One would have hoped that he had proposed in-house out of the box project design changes that included: (i) the delinking of the discount rate with the objective of controlling inflation as the major borrower of commercial banks is the government (and not the private sector) with the loans used to fund current expenditure that accounts for over 93 to 95 percent of the annual budgetary outlay — a highly inflationary policy; one would urge the finance minister to slash current expenditure by at least two trillion rupees for two years that would require sacrifices from the elite; (ii) the containment of current expenditure this year is on the back of the expectation that the discount rate would be lower than the current 11 percent in spite of the fact that all Fund press releases urge the necessity of “maintaining an appropriately tight and data dependent monetary policy”.
In this context, it is relevant to note that the Finance Minister during a recent parliamentary committee meeting did raise the distinct possibility of a decline in the discount rate by the end of the calendar year; (iii) the focus on raising total revenue rather than structural changes in the tax system, given that 75 to 80 percent of all taxes are indirect in this country whose incidence on the poor is greater than on the rich, which is contributing to inflation.
The gains in the stock market are cited as indicative of the restoration of investor confidence; however, October Monthly Update and Outlook, released by the Finance Division noted a decline of 64.5 percent in total foreign investment — 55.5 percent accounted for by a decline in direct foreign investment and the rest by portfolio investment in spite of the high discount rate in Pakistan compared to regional competitors.

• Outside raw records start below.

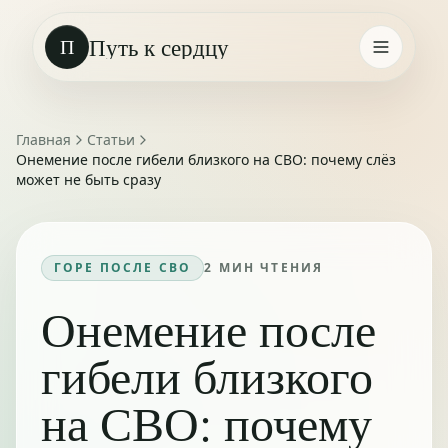
Путь к сердцу
П
Главная
Статьи
Онемение после гибели близкого на СВО: почему слёз
может не быть сразу
ГОРЕ ПОСЛЕ СВО
2
МИН ЧТЕНИЯ
Онемение после
гибели близкого
на СВО: почему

Growth for last fiscal year was higher than originally estimated — 3 percent instead of 2.6 percent — and it was sourced mainly to the services sector (largely comprising wholesale and retail trade or non-productive sectors); while large-scale manufacturing sector’s (LSM’s) growth was on the back of a decline in inventories and in three sub-sectors not likely to be sustained — automobile sales rose due to additional taxes (including the climate tax), the cement exports to Afghanistan (which are likely to taper off this year due to the stalled talks) and food (due to the supply disruption of perishables due to floods).
To conclude, the gains to-date are mostly debt-driven and one would hope that the Finance Minister can convince Fund staff to correct design flaw policies, which would ensure that they are sustained.